In mid-August, it released half-year 2020 results, which showed the UK, Germany, Canada, the Netherlands, Australia and Brazil were performing particularly strongly. Overall, the company processed 257 million orders in the first six months of 2020, representing a 32% increase year-over-year.
“Just Eat Takeaway.com is in the fortunate position to benefit from continuing tailwinds,” said CEO Jitse Groen. “We are convinced that our order growth will remain strong for the remainder of the year.”
Management plans to capitalize on the encouraging numbers and drive growth. The group also plans to acquire Grubhub Inc (NYSE:GRUB) in an all-stock transaction. The resulting entity will become the world’s largest online food delivery company outside of China, measured by gross merchandise value (GMV) and revenues. The transaction is expected to finalize in the first quarter of 2021.

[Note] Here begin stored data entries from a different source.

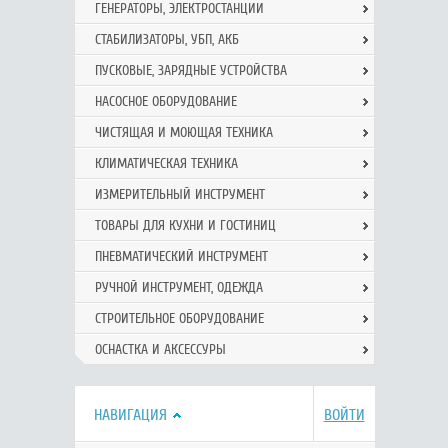
ГЕНЕРАТОРЫ, ЭЛЕКТРОСТАНЦИИ
СТАБИЛИЗАТОРЫ, УБП, АКБ
ПУСКОВЫЕ, ЗАРЯДНЫЕ УСТРОЙСТВА
НАСОСНОЕ ОБОРУДОВАНИЕ
ЧИСТЯЩАЯ И МОЮЩАЯ ТЕХНИКА
КЛИМАТИЧЕСКАЯ ТЕХНИКА
ИЗМЕРИТЕЛЬНЫЙ ИНСТРУМЕНТ
ТОВАРЫ ДЛЯ КУХНИ И ГОСТИНИЦ
ПНЕВМАТИЧЕСКИЙ ИНСТРУМЕНТ
РУЧНОЙ ИНCТРУМЕНТ, ОДЕЖДА
СТРОИТЕЛЬНОЕ ОБОРУДОВАНИЕ
ОСНАСТКА И АКСЕССУРЫ
НАВИГАЦИЯ
ВОЙТИ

Year-to-date, the stock is up around 10%. It closed yesterday at 8,350p ($119.40 in the U.S.). As a result, current valuation is high, even for a growth company. Forward P/E and P/B stand at 85.47 and 9.63, respectively. The current decline in broader tech shares will possibly continue to put pressure on JET stock, too.
Since we believe food delivery demand will stay high in autumn, we’d look to buy the dips in JET shares, especially if they decline about 7%-10%.